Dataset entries
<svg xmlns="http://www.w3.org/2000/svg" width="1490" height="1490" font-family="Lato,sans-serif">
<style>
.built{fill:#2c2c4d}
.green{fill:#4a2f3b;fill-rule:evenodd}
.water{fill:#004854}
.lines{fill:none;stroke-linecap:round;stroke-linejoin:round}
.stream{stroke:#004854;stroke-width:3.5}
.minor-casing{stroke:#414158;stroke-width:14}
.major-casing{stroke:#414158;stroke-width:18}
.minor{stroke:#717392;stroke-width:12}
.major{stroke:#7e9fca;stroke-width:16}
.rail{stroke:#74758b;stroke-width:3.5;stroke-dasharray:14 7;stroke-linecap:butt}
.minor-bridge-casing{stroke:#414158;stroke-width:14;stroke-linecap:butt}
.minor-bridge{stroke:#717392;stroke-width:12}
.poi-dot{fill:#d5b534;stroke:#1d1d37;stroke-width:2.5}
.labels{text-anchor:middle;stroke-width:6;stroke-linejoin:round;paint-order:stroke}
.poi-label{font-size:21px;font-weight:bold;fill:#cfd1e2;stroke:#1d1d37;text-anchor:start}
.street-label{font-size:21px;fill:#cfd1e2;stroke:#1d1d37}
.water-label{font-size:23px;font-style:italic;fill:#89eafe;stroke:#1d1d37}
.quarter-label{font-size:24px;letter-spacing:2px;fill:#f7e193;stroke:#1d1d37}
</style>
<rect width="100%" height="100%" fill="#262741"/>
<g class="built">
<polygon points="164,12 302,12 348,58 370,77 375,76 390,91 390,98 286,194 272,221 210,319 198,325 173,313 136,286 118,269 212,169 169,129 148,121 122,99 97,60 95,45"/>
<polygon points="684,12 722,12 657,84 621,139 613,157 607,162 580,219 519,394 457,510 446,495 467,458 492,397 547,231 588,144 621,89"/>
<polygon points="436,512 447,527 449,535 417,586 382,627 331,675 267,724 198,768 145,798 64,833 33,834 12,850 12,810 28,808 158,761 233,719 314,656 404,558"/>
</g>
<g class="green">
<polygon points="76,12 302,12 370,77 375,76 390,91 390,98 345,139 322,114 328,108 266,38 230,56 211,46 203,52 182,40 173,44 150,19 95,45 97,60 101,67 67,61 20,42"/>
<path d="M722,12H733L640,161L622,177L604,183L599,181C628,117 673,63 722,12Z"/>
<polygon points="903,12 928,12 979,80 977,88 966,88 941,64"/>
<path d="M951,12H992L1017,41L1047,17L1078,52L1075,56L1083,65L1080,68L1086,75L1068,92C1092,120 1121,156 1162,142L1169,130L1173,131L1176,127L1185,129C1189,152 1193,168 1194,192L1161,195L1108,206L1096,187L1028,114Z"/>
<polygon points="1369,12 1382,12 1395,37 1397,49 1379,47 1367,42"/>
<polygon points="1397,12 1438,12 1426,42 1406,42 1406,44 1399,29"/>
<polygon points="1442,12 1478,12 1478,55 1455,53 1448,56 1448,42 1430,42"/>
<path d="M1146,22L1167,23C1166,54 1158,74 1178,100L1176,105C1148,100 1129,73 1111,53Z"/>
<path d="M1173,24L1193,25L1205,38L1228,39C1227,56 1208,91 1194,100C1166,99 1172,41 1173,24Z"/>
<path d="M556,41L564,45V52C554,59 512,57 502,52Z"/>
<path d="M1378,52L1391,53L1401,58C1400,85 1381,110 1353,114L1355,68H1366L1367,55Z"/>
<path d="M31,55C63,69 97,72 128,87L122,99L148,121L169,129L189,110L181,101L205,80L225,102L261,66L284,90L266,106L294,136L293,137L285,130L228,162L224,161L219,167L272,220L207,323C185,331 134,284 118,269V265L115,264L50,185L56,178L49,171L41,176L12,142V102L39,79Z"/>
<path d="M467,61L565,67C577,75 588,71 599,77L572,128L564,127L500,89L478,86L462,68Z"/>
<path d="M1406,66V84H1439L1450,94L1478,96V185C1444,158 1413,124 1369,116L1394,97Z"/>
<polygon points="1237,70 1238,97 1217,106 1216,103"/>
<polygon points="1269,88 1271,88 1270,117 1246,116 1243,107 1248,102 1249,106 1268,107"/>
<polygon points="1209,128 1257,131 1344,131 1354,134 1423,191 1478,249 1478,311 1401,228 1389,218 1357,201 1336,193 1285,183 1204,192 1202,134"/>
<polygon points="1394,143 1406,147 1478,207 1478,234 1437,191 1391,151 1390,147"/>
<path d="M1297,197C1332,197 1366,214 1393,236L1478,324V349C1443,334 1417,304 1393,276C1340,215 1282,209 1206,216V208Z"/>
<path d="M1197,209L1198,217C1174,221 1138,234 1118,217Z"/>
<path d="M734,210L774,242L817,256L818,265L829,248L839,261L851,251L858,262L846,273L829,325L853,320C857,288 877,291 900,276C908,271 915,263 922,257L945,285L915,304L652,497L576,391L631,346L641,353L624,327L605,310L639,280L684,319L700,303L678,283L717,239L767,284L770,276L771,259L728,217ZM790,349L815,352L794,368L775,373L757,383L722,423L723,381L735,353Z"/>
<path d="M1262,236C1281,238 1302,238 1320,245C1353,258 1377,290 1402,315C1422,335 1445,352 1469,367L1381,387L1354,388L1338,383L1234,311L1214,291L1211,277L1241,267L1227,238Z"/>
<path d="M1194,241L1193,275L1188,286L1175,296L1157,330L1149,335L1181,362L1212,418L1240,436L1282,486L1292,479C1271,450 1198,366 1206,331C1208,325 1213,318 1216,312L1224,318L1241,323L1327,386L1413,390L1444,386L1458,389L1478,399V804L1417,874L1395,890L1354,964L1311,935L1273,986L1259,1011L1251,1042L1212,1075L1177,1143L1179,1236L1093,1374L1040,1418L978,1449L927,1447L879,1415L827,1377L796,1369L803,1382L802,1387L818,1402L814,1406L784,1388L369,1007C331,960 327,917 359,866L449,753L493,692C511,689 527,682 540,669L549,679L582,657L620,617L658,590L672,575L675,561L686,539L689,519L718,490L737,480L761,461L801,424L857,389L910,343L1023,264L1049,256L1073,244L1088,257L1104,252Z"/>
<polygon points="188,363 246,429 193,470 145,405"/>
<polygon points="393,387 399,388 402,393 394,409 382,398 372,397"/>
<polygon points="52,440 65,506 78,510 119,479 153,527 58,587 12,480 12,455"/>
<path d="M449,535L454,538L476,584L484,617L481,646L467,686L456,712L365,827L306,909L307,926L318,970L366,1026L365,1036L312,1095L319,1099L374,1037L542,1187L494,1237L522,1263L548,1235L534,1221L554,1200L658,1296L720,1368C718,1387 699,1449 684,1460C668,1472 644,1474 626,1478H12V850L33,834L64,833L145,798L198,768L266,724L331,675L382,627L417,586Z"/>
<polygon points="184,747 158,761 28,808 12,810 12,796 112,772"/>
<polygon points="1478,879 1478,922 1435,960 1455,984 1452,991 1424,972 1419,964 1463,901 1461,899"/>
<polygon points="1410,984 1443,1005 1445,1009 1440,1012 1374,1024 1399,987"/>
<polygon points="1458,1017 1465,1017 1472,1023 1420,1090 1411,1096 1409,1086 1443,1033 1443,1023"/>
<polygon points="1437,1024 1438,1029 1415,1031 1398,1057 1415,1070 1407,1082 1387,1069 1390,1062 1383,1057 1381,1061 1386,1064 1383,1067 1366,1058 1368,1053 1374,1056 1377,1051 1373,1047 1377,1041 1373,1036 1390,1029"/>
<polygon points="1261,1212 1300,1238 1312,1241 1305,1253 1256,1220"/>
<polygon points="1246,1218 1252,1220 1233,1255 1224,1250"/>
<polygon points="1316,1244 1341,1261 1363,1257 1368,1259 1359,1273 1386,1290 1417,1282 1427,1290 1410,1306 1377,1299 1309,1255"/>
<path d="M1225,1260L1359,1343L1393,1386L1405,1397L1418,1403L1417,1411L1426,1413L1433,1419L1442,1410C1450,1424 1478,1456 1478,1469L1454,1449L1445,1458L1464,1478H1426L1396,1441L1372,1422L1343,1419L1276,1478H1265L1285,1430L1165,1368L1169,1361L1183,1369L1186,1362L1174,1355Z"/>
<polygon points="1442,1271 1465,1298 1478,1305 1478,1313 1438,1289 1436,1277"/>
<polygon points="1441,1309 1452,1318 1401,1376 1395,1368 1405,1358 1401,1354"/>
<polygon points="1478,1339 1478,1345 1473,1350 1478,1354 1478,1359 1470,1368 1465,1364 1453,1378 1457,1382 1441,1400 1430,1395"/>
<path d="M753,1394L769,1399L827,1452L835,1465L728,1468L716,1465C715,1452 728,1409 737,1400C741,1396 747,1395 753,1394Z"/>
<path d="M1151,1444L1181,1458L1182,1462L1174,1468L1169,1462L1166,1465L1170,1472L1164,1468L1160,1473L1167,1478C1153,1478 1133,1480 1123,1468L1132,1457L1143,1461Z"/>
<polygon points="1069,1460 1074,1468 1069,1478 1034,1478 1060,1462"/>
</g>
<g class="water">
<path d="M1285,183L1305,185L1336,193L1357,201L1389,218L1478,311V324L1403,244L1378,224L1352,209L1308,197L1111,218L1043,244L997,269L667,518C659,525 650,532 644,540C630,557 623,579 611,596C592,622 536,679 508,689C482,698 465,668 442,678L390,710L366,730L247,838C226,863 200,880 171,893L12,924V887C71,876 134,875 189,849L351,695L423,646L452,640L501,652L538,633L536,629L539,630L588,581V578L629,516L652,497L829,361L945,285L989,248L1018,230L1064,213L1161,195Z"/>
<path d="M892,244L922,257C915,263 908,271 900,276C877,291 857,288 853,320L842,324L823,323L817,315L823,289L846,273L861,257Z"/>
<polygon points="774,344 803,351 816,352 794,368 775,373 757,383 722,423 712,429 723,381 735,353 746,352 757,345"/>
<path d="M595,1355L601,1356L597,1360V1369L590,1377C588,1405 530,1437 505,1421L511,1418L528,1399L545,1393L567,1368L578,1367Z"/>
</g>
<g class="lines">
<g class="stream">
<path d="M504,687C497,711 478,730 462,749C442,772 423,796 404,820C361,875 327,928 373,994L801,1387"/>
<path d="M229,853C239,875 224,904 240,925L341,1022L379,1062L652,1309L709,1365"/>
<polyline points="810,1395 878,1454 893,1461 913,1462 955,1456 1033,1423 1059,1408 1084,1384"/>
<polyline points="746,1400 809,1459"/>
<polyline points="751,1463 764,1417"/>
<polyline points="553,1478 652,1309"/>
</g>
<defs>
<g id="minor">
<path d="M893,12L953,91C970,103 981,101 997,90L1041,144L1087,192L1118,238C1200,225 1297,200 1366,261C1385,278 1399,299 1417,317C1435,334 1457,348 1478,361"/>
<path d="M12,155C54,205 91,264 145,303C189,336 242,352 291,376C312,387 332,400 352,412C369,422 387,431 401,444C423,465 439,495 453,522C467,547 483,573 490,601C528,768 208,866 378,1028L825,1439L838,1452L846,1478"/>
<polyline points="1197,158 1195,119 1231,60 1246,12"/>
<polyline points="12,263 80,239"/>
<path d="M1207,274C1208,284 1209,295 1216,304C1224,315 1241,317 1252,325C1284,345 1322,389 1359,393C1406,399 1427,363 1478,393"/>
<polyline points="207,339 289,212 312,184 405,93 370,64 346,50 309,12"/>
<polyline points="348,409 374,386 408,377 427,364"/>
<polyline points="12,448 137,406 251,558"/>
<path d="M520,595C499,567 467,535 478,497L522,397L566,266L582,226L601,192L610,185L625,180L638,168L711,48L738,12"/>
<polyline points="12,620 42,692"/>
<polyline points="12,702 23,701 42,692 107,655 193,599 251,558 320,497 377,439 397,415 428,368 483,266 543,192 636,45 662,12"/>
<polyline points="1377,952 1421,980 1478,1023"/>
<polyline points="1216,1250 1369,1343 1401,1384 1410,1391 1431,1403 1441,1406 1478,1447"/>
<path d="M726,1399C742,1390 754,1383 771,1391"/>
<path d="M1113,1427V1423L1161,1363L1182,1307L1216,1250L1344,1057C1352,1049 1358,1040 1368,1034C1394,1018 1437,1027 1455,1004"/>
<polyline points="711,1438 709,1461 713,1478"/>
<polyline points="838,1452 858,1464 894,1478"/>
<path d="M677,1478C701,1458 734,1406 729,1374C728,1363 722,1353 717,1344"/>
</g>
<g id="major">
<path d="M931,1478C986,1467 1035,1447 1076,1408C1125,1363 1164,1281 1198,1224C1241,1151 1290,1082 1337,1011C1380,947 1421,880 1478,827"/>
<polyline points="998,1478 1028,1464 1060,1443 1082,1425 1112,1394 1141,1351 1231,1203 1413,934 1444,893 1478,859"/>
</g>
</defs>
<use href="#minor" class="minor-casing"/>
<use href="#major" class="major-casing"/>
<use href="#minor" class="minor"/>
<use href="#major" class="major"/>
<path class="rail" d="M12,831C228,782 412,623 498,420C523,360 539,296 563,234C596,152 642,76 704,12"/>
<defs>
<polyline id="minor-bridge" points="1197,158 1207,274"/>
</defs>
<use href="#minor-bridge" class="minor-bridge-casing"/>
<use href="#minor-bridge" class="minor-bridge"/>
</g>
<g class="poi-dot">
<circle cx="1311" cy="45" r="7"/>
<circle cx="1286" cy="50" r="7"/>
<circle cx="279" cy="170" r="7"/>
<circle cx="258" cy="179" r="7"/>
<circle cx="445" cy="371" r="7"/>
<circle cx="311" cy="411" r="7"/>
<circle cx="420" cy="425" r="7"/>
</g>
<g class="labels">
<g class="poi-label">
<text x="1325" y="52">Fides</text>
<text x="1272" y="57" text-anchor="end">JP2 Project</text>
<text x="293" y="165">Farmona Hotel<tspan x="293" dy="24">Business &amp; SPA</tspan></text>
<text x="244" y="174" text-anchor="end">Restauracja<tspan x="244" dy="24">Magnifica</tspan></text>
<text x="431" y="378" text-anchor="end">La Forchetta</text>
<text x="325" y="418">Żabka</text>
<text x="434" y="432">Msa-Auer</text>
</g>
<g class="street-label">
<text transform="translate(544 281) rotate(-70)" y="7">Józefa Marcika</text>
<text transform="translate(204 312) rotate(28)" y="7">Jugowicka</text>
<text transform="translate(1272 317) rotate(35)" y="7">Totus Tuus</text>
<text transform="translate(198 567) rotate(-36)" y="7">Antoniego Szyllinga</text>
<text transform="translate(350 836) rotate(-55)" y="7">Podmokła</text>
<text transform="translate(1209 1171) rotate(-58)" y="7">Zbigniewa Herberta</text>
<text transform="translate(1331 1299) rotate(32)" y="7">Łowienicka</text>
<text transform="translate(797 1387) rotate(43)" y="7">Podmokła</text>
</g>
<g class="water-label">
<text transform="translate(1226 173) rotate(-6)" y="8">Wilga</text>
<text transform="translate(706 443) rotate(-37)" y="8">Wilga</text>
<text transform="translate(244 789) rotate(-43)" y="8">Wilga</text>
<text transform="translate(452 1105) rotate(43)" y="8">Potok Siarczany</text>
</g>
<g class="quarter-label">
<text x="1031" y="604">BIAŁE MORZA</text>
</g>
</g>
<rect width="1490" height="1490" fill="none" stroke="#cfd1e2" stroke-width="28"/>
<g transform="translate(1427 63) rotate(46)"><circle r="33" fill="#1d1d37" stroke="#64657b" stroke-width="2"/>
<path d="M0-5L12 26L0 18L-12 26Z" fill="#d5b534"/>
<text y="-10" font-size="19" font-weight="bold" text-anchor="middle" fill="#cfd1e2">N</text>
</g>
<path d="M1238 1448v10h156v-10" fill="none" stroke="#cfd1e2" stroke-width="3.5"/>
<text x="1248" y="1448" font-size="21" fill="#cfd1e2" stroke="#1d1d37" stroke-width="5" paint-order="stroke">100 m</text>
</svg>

DESCRIPTION OF THE TASK.
Show every line above in which the word "labels" occurs.

EXERCISE SOLUTION.
.labels{text-anchor:middle;stroke-width:6;stroke-linejoin:round;paint-order:stroke}
<g class="labels">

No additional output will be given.